All lines from the line containing "891 499 2.43" up to and including the last line of the entries must be written out exactly, with no others.

Top of INFORMATION

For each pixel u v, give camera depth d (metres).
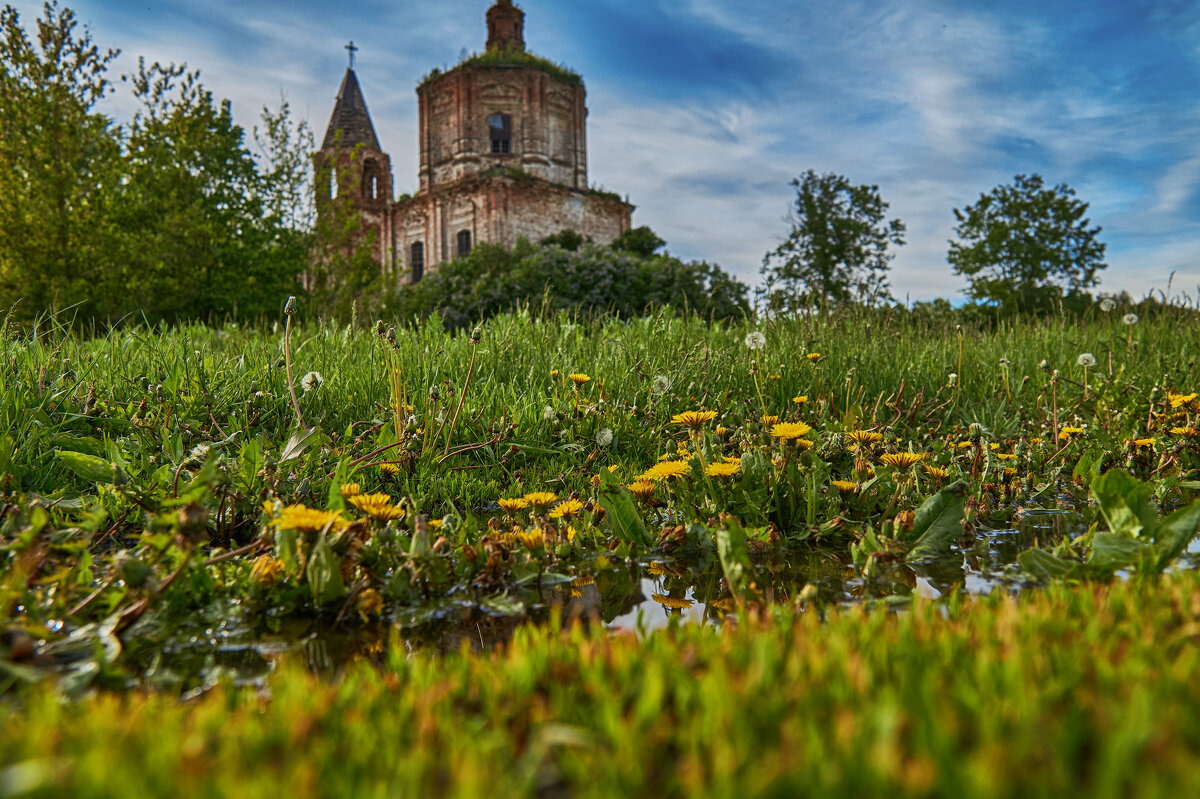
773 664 0.91
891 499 2.43
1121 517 1.65
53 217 14.15
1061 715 0.75
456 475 3.04
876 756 0.62
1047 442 3.66
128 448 2.86
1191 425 3.26
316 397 3.61
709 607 1.73
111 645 1.41
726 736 0.74
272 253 19.27
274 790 0.63
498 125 31.98
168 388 3.38
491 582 1.85
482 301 16.88
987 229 29.00
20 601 1.51
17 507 2.05
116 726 0.82
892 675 0.89
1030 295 26.98
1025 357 5.66
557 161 31.95
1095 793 0.59
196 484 1.62
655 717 0.80
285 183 19.38
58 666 1.27
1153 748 0.63
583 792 0.71
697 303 16.88
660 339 5.01
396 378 3.15
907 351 5.43
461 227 31.06
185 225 16.52
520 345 4.82
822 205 28.81
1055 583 1.56
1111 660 0.92
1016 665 0.84
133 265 15.42
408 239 33.28
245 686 1.25
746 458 2.57
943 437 3.90
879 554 2.01
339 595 1.63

Bottom of INFORMATION

**RESULT OF THE TASK:**
891 499 2.43
1121 517 1.65
53 217 14.15
1061 715 0.75
456 475 3.04
876 756 0.62
1047 442 3.66
128 448 2.86
1191 425 3.26
316 397 3.61
709 607 1.73
111 645 1.41
726 736 0.74
272 253 19.27
274 790 0.63
498 125 31.98
168 388 3.38
491 582 1.85
482 301 16.88
987 229 29.00
20 601 1.51
17 507 2.05
116 726 0.82
892 675 0.89
1030 295 26.98
1025 357 5.66
557 161 31.95
1095 793 0.59
196 484 1.62
655 717 0.80
285 183 19.38
58 666 1.27
1153 748 0.63
583 792 0.71
697 303 16.88
660 339 5.01
396 378 3.15
907 351 5.43
461 227 31.06
185 225 16.52
520 345 4.82
822 205 28.81
1055 583 1.56
1111 660 0.92
1016 665 0.84
133 265 15.42
408 239 33.28
245 686 1.25
746 458 2.57
943 437 3.90
879 554 2.01
339 595 1.63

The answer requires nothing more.